Most impressive was how seamlessly and unobtrusively KTRC performed. When power is cut, it isn’t done abruptly, nor is reapplication of power. Rather than a stumbly on/off throttle experience, the bike simply feels like it has a fraction of its available power.
Kawi staff had a Connie fitted with outriggers to prevent tip over in a skip-pad area set-up in a parking lot for a controlled environment in which to sample KTRC and K-ACT. This scenario was an easy way to see the systems in action. However, I chose a more "real world" setting earlier in the day..
Searching out the loosest, gravely, sandy shoulders of the road I could find along our route, I did my best to spin up the rear whilst in first gear. No dice. The traction control system seemed highly sensitive and reacted quickly. More time in the saddle may reveal some drawbacks, but for now KTRC appears an excellent add-on.
Finally, the traction control system is only available on the ABS model.
New Connie wrap-up
The new electro wizardry and creature comforts are at the heart of the changes to the new Concours 14, with the engine and chassis remaining unchanged. But there are a few minor updates (and one not so minor!).
That big bazooka of an exhaust can is now 40mm shorter, and has a new front and rear end cap design; the amount of fork oil was increased, raising fork ride height by about 8mm, to allegedly improve quicker handling with better stability; and a second KIPASS FOB is included for hiding on the bike, but will only operate when next to the “immobilizer antenna.” (See the 2008 Concours 14 intro report for KIPASS operation.)
These are all handy items, but perhaps the best improvement is new Bridgestone BT021U tires. Our time on the first generation Connie in this year’s sport-touring shootout revealed a heavy steering Concours.
Though neither Bridgestone nor Kawi made any type of official admission of guilt, so-to-speak, Kawasaki discovered that the existing BT021 would quickly develop an usual shape, apparently not readily visible, in the center of the tread that seemed to contribute the Connie’s less-than-perfect handling traits.
Regardless of how this tire flaw was determined, the 2010 Concours comes with a “new” set of BT021U buns, with the front tire carrying “thicker rubber.”
Only time and more miles will tell if the new tire resolved sluggish steering response, but the new Connie's handling is crisper and is now much more neutral.
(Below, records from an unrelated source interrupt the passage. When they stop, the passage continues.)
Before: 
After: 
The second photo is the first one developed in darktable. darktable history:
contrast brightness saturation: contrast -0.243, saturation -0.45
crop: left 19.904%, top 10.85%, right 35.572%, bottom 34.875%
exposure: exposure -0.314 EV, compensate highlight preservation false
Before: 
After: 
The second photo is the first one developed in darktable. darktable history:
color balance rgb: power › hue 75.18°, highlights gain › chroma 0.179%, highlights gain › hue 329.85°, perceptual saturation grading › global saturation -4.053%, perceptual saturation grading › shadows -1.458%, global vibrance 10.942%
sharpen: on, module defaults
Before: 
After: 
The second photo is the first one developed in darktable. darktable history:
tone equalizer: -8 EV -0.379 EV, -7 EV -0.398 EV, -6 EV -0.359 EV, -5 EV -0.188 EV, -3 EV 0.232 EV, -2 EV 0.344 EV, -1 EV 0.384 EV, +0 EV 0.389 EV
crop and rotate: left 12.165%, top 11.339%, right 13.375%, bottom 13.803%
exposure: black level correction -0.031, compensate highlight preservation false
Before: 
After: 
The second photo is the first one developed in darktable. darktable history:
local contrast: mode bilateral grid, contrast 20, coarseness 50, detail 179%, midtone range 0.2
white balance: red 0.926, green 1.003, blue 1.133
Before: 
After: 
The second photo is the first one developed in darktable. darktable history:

If you want the 2010 Concours 14 you can have it any color you want as long as it’s Candy Neptune Blue. The standard model is $14,599, while the ABS/KTRC model is $15,299.
So, if Kawasaki is willing to listen to one more piece of input, I suggest not importing any of the standard models. Considering how well the new traction control and linked ABS work, not to mention all the other updates, I can’t imagine anyone not spending the paltry $700 fee to step up to the People’s Concours 14.